## TEXT SHOWN
○ ○ ○ ○

Over the past few weeks, I have been inundated with calls from experienced users who are setting up GPS bases on sites and blowing the process. [ See also ]
There is a common misconception that you can put any coordinate in the base and have it work well.
These misconceptions are promulgated by manufacturers who hide automatic localizations behind a magic ‘setup’ curtain. A user can push a few buttons, configure a job at a site and sometimes end up with good coordinates, but they have NO IDEA what is going on in the background. While the underlying true base position and the automatically generated projection and ‘calibration’ can be viewed, most button pressers have no idea what is going on, where to look for the configuration and the magic site calibration ends up existing ONLY in the data collector of the ignorant button pusher.
If you are going to use RTK GPS, you need to explicitly understand what is happening when you configure a base.
I thought that I would write a detailed description of my thoughts on base configuration, but have re-read the Carlson User Manual and found it to be excellent. I have decided to make a few additional notes over the next few days here on the blog.
You can download a PDF copy of the User Manual using this link: [ SurvCE User Manual ] or from the Carlson Website. The Base Configuration section starts on page 146, is not too difficult of a read, and is an excellent resource.
Let me add these thoughts:
- When you configure the Base, your goal is to tell the GNSS base what the actual coordinates for the electrical phase center of the GNSS antenna are, including the actual ellipsoid elevation.This is done by telling SurvCE the position of the Ground Mark. (The point on the ground under the GPS head.)If you specify a projected Grid Coordinate, then SurvCE will convert it to the equvalent Lat/Lon/Height.If you specify the Orthometric Height, SurvCE applies the GEOID and computes an Ellipsoid Elevation.
Since you have provided the Ground Mark elevation, SurvCE will add the rod height HI (either slant or vertical) and the L1 offset (determined by the antenna model ) which sets the offset from the bottom (or measure up mark) to the electrical phase center of the antenna.
You give SurvCE the Ground Mark position and SurvCE computes the electrical phase center of the GNSS antenna on top of the pole and sends this Phase Center position to the receiver with a command to ‘Be a Base’ and broadcast corrections.
This Phase Center position HAS to be within 100 feet X,Y and Z of the TRUE geodetic location. The Phase Center elevation HAS to be ELLIPSOID so you HAVE to load and use a GEOID file if you are going to enter orthometric heights.
If the position is in error by more than 100 feet then Rovers which are using the Base for corrections probably will not be able to fix, or will fix extremely slowly. Bad base initializations also can have the effect of making the base appear to ‘hang’ — it just can’t compute correctors for the signals that it is receiving to broadcast.

○ ○ ○ ○

## GIVEN INFORMATION
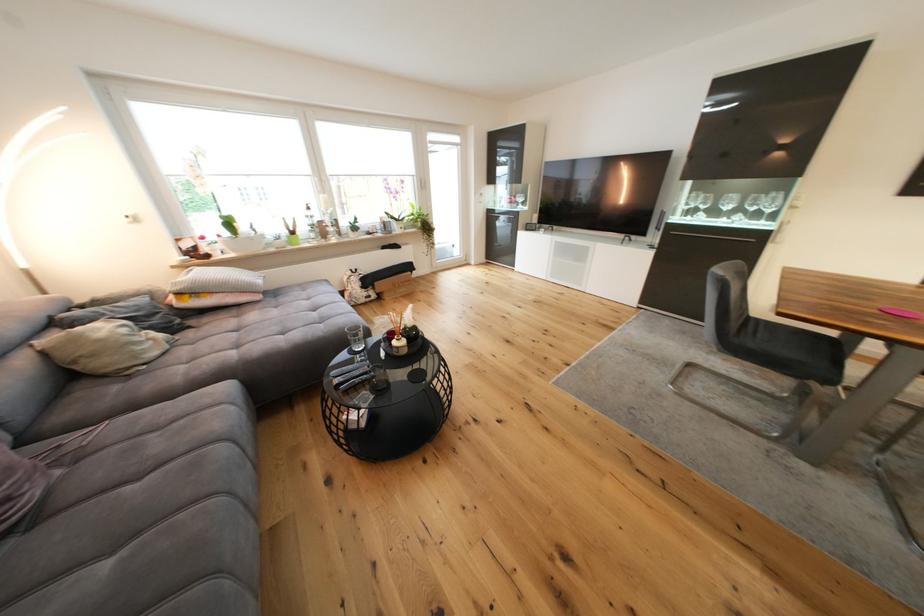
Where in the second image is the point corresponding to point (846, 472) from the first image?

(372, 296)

○ ○ ○ ○

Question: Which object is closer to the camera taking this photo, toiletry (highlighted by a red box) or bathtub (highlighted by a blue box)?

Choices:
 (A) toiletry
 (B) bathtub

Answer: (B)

○ ○ ○ ○

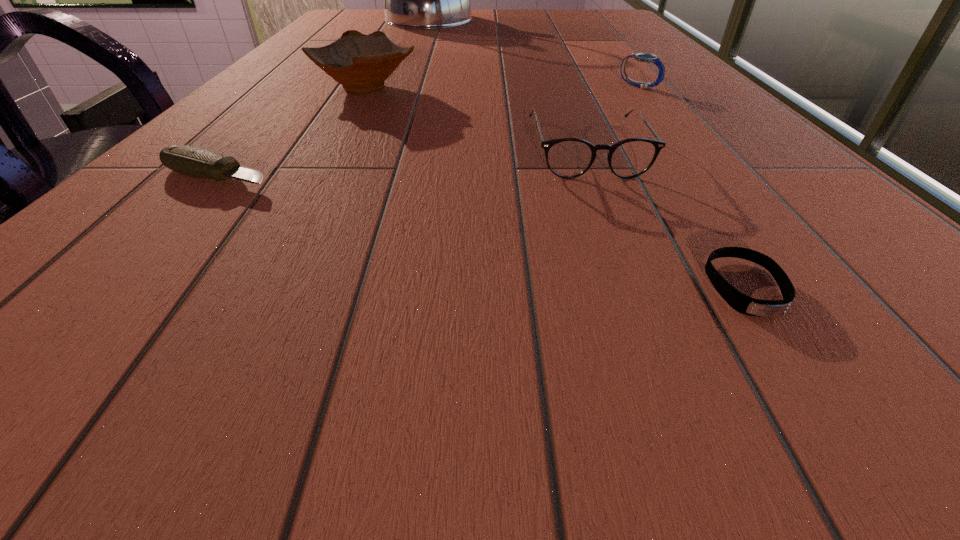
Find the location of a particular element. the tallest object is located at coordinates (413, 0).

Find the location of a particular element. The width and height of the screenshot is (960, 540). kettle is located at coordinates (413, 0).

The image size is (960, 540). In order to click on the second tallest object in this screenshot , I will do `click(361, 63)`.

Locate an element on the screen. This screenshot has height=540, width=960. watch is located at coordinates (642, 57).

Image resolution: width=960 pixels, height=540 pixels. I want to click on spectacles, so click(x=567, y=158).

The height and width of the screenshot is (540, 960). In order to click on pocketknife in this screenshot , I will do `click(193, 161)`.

○ ○ ○ ○

## REQUIRED WORK
A. In the base setup text, on which page of the Carlson User Manual does the Base Configuration section start?
B. Continue the base setup text after its final sentence.
The material plays no part in this work.

## ANSWERS PER TASK
A. Page 146.

B.
Even the difference of the Geoid height (typically 30 to 60 feet) will severely hinder the rover’s ability to fix.
- I am not going to sugar coat the following statement: “If you are initializing your Base with an Orthometric height then you are crazy.” This is a cardinal sin and it cannot be forgiven.Let me give you an example. Pretend that you are at this location:
Lat: 40 44 10.22058 State Plane Northing (UT C NAD83): 7437104.68825
Lon: 111 51 34.19263 State Plane Easting: 1540786.56835
Ellipsoid Height: 1306.483 M (4,286.353 ft)
Orthometric Height: 1323.212 M (4,341.238 ft)
You might incorrectly configure your receiver as shown:
In the screen shot above, the orthometric height is entered as an ellipsoid height. This results in a 55 foot bust in the broadcast position of the base. This will significantly slow down a Rover’s ability to fix.In addition it will result in bad orthometric heights as the distance from the Base to the Rover increases.(The reason the ‘Orthometric’ option is grayed out is no GEOID is loaded or available.) - An important statement in the User Manual is: “When you are starting a new job (no information in the raw RW5 file yet), always use the options in From New Position.”
That sums it up: if you are starting a new job or series of jobs, always use the ‘From New Position’ tab. If you have coordinates for the base that are accurate, then go ahead and use them using the ‘Enter Lat/Lon’ or ‘Grid System Coordinates’ button.
Otherwise use the ‘Read GPS’ method of getting an approximate position. (You can always set the base at a random position, Read GPS and then do a localization on the Rover.)If you are reoccupying a base point that you have occupied before, then use the ‘From Known Position’ tab. The most common button is then ‘Read From File’. - The Carlson User Manual says that ‘Read GPS’ will return a position that is accurate in the range of 10 to 100 meters. On modern GPS/GNSS receivers, if the receiver has been turned on and tracking satellites for 5 minutes (and is located in the USA), a read GPS will return coordinates that is within 0.3 meters (1 foot) of the TRUE IGS08 framed location.The IGS08 framed position will be within a couple of meters of the NAD83 position that you probably want.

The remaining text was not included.